Mexico’s president on Friday accepted the diplomatic credentials of an ambassador of the PLO, prompting claims that this meant formal recognition of a Palestinian state.

President Claudia Sheinbaum, who is Jewish, accepted Nadya Rasheed’s credentials along with those if other new ambassadors. This has happened before without leading to recognition of Palestinian statehood by Mexico.

The first time a Mexican president accepted the credentials of a PLO envoy was in 2013, according to the website of the Mexican Foreign Ministry.

Whereas Mexico publicly supports international recognition of Palestinian statehood, it has not issued a formal recognition, its foreign ministry has said.

“Mexico has maintained the practice of not unilaterally recognizing states. Its position has been to support the entry of a state into the United Nations as a form of collective recognition,” the ministry’s website states.

The Mexican embassy in Israel did not immediately reply to a query by JNS as to whether the country recognizes Palestinian statehood. A spokesperson for Israel’s foreign ministry said it had nothing to add on the subject at this point.

A diplomatic source familiar with the Israeli-Mexican relationship and Friday’s credentials ceremony told JNS: “There’s no new development here. Palestinian envoy presented her credentials in 2011 to the Mexican president, and also in 2016.”

Mainstream media, including BBC Mundo, have reported inaccurately several times in the past that Mexico recognized Palestinian statehood.

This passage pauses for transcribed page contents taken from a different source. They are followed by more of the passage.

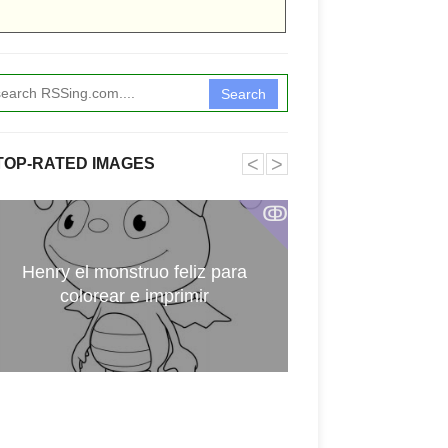
Search
˂
˃
TOP-RATED IMAGES
ↂ
Henry el monstruo feliz para
Digimon par
colorear e imprimir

On social media, the Palestinian Authority celebrated the credentials ceremony as a “historic event,” as it wrote in a statement. “A fundamental step in strengthening the bonds of friendship and cooperation that unite our peoples and nations,” read the text. It neither claimed that this constituted formal recognition nor explained what made the occasion historic.

Several Latin American media reported that the credentials ceremony meant formal recognition of Palestinian statehood by Mexico. Last month, Latin American media also reported that Sheinbaum had officially recognized Palestinian statehood after she told a reporter that she believes in the “need to recognize both states [Israel and a Palestinian state] and build a peaceful solution.” But she also added, “That has been the Mexican government’s policy for years and still is.”

Last year, Sheinbaum’s predecessor, Andrés Manuel López Obrador, confirmed that Mexico does not formally recognize a Palestinian state. Asked why, he said: “If we take sides, we wouldn’t be helping what should matter most to all of us: stopping the war, stopping more deaths, killings and murders in Gaza. That’s why we’ve acted with great caution.”

Under the left-wing party that López Obrador founded, the National Regeneration Movement (Morena), Mexico has shifted away from the U.S. position against unilateral recognition of Palestinian statehood, advocating in favor of it while stopping short of recognition.

Sheinbaum, a former physicist who belongs to López Orbador’s party, was elected as his successor last year.

In 2009, before she entered politics, Sheinbaum condemned Israel’s attacks on Hamas in Gaza that year: “Nothing justifies the murder of Palestinian civilians. … Nothing can justify the murder of a child,” she wrote in a letter to a local newspaper.

Mexico, which has a large Palestinian and Arab minority, has seen many cases of anti-Israel vitriol in recent years, and especially since Hamas attacked Israel on Oct. 7, 2023, plunging the region into war.

In January, an anti-Israel protester damaged a statue of Israeli Prime Minister Benjamin Netanyahu at the Museo de Cera wax museum in Mexico City. Last year, pro-Hamas rioters set fire to the Israeli embassy in Mexico during a protest against Israel.